La prise de conscience a été douloureuse. J’ai réalisé que l’amour, sans entretien, s’épuise. Que le silence répété érige des murs invisibles. Et que rester sans parler, sans se retrouver, peut aussi détruire un couple — lentement, mais sûrement.
La reconstruction n’a pas commencé par lui. Elle a commencé en moi. Par le courage de reconnaître que quelque chose n’allait pas. Par la décision de ne plus m’oublier sous prétexte de sauver le mariage. J’ai compris que se sacrifier sans se dire n’est pas aimer, c’est disparaître.
Un jour, j’ai parlé. Vraiment parlé. Sans reproches violents, mais avec vérité. J’ai nommé mes manques, mes peurs, ma solitude à deux. Ce moment n’a pas été facile. Il y a eu des silences, des larmes, des incompréhensions. Mais il n’y a pas eu d’écoute réelle. Pas de remise en question. Pas de changement. L’infidélité a continué, sous d’autres formes, avec d’autres visages.
Toutes mes tentatives de dialogue ont fini par s’épuiser. Alors la vie conjugale a continué… sur la même lancée. Une vie à deux, mais sans fidélité partagée, sans profondeur réelle.
Aujourd’hui encore, une question me traverse :
faut-il rester et continuer à faire semblant, ou faut-il partir et tenter de reconstruire une vie nouvelle ?
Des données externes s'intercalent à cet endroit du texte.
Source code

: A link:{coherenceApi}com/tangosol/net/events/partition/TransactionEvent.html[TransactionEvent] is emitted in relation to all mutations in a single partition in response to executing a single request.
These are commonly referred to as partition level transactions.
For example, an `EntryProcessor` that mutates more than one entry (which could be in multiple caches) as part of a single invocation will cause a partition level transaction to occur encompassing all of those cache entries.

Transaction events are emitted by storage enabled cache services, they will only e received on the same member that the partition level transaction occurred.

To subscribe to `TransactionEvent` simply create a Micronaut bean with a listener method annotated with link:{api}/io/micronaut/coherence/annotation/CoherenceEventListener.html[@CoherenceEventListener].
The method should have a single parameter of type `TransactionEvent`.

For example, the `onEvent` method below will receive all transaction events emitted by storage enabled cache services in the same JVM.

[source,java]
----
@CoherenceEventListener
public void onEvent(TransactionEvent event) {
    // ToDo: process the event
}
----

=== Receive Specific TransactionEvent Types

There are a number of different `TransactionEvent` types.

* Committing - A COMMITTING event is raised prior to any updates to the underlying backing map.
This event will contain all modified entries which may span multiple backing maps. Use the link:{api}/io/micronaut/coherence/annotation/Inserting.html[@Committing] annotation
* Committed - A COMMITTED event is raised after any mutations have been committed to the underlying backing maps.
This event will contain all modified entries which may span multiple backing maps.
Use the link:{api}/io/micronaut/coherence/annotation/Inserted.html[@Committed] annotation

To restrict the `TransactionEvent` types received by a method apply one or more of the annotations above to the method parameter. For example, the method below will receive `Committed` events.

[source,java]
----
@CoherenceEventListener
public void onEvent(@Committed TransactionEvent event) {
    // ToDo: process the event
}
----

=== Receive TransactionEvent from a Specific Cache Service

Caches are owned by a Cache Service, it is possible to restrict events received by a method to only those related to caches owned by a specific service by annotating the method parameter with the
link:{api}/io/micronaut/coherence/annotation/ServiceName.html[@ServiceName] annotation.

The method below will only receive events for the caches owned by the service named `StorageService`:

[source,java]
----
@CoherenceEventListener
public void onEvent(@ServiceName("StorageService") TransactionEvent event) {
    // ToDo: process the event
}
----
Car il n’y a pas que l’amour en jeu.
Il y a l’Afrique.
Il y a la culture.
Il y a la religion.
Il y a cette éducation reçue, profondément ancrée, qui valorise l’endurance plus que l’épanouissement, le silence plus que la vérité, le maintien du mariage à tout prix.
Que faire quand le cœur est fatigué, mais que les pressions sont fortes ?
Que faire quand partir semble être une faute, mais rester ressemble à une lente extinction ?
Je n’ai pas encore toutes les réponses.
Mais je sais désormais une chose : un couple ne se brise pas toujours dans la violence ou le scandale. Parfois, il se perd simplement parce que l’un avance pendant que l’autre s’oublie.
✦ Leçon à retenir
Un mariage ne meurt pas toujours d’un choc brutal. Il peut se consumer dans la routine, le silence, l’infidélité tolérée et les renoncements répétés. Et si la reconstruction à deux n’est pas toujours possible, la reconstruction de soi, elle, reste indispensable.
👉 Aimer, ce n’est pas seulement rester. C’est aussi se respecter.